There’s a lot to be said for a fat woman wearing brave outfit choices. What I mean by brave is what society indicates as being brave because it’s not a part of the norm we’re confirmed to believe it correct. We’re told that large women shouldn’t wear stripes, bright colors, patterns, and tight fitting clothes. Then with the same breath. We’re told not to wear things that look too baggy, everything should be flattering, cover up… blah blah blah. Is it any wonder that so many plus size women have been though years of mental torment when it comes to just deciding what to wear on any given day! Even being pregnant now doesn’t let up the trolls!
I hope at some point we are all pretty confident about our bodies. Seeing beautiful, fat women wearing the most amazing outfits and quite frankly not giving a hoot about what people think. That’s the key. Over the last few years I’ve realized the key is to take control of your own insecurities. Put yourself back in control. Why are you scared to wear that dress? Like, why are you REALLY scared to wear it? I bet it all comes down to other people’s perceptions of you. Well guess what? Screw them. If you like it wear it.
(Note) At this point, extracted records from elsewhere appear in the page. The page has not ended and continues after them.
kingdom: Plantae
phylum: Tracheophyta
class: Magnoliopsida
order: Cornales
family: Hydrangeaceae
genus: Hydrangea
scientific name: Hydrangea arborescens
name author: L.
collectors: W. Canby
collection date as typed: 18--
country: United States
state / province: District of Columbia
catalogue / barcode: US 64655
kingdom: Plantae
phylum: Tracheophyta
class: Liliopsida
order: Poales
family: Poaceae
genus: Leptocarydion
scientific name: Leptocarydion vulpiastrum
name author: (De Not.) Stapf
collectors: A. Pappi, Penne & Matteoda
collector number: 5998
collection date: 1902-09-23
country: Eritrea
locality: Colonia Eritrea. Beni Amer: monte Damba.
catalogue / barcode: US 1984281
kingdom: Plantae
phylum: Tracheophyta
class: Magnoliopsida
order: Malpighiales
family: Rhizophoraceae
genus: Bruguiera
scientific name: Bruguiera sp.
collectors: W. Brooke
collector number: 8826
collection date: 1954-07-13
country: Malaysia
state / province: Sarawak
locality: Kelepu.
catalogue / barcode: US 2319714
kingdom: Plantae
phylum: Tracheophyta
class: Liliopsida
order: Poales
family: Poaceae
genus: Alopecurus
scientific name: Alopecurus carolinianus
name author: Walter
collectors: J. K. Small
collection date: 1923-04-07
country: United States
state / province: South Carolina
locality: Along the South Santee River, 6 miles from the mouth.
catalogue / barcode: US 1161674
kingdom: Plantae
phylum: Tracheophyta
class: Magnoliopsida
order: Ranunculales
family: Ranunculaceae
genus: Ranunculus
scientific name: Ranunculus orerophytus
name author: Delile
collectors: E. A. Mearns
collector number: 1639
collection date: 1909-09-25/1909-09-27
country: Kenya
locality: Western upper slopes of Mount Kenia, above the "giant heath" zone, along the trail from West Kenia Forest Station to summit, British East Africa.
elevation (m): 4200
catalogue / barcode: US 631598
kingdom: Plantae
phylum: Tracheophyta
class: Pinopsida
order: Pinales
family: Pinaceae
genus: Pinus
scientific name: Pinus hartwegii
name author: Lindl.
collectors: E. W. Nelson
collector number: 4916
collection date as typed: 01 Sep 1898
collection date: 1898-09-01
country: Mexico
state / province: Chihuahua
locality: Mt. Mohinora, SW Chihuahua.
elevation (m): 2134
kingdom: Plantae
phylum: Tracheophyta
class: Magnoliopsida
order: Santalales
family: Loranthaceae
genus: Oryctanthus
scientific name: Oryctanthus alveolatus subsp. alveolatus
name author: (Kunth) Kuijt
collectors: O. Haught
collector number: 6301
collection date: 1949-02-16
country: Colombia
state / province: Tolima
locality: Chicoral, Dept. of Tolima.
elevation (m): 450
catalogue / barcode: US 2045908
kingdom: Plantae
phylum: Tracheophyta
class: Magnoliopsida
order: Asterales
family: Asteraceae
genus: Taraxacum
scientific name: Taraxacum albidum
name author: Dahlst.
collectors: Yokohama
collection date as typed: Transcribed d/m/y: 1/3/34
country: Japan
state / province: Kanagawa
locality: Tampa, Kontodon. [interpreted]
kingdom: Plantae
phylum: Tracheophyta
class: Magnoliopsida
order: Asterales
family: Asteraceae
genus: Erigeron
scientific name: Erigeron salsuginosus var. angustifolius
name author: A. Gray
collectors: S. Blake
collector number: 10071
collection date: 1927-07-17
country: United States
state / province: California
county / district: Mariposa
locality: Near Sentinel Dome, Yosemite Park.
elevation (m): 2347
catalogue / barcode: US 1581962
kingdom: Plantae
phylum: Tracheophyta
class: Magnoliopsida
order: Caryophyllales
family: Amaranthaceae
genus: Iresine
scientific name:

I know that’s easier said than done. I REALLY know it is. So here’s an example of something I went through after having my first child. If you have had children you know what I am about to say. For most of us nothing fits the same clothing wise (a ton more comes as well but lets stick to cloths and fashion!!) Two months after having my 1st child I needed to get some new comfy "MOM" clothes. I ventured out by myself for a much need break and some retail therapy. I started in one of my favorite stores where every piece they made I loved. I wandered around enjoying my alone time looking at this and that when a sales associate came up to me. She asked if I needed any assistance and I told her I was just looking but I really was looking for an oversized sweater. I was feeling self conscious as I had gained weight after having the baby as we sat around ALOT and did not do much. She then proceeded to tell me that I was in the wrong store and nothing here was going to fit me. (Insert jaw drop)
It hit me like a brick wall. I had just had a baby, gain weight and was not really feeling like myself any more. Everything changed for me in that moment. Tears welled up in my eye and pretty much ran out of the store. When had I become plus sized and why was I being shunned. In my mind I was still the same person but looking in the mirror I didn't recognize who I was. Who was this much larger lady standing in front of me. When had I turned into someone I didn't recognize. Mirrors then became my enemy. I did not want to look in them unless absolutely necessary and don't even get me started on full length mirrors.
Was I going to stand out from now on because of being fat? Was I ever going to be able to find and feel confident in an outfit I going to wear? It just conformed to me that plus size woman could not be fashionable. Wait, WHAT......how is this even possible. Because I am not a 0-12 I am not longer able to wear what I want and feel fabulous doing so.
SHUT THE FRONT DOOR.....when did this become an issue and why?
Moving on.....I spoke to my husband who is an incredibly supportive and always tells me I am beautiful, sexy etc. He really is a gem at building me up and has loved my all stages and sizes of my life. (If you have people in your life who bring you down or don’t support you, consider recycling them!). He told me that there is nothing wrong with my body, it's shape or size and if I wanted to wear something I should. This took a long time to sink in. I was perfect the way I was and if I wanted to wear something, anything I should. When did I let other people decide what I can and can not wear. I actively told myself to look at the positives. I'm alive, I'm happy and healthy, yes I'm over weight but that has never stopped me from doing all that I wanted to do. I was on a mission to find body confidence in all the plus size outfits I found, loved and wanted to wear.
I think the biggest way of getting over your own insecurities of what others think of you is to think that actually they could be saying something nice. Just as you automatically think they’re saying something negative. It could actually be positive. I mean, I felt amazing and looked it too. How did I ever think someone could make be feel shameful about my body and how I looked.
So yes, I have found a ton of outfits over the years that I look and feel amazing in. They are fashionable and down right sexy if you ask. I also have had lots of lovely compliments on what I wear too. It’s not about me being brave or breaking societies rules. It really isn’t. All it comes down to is me wearing what I want and not being affected by the negative messages we’ve been drip fed over the years. It’s about me accepting that I look the way I look and that’s OK. It’s about me realizing the people that matter don’t mind and the people that mind don’t matter. It gets easier. Trust me. Fitting in is out.........it really is.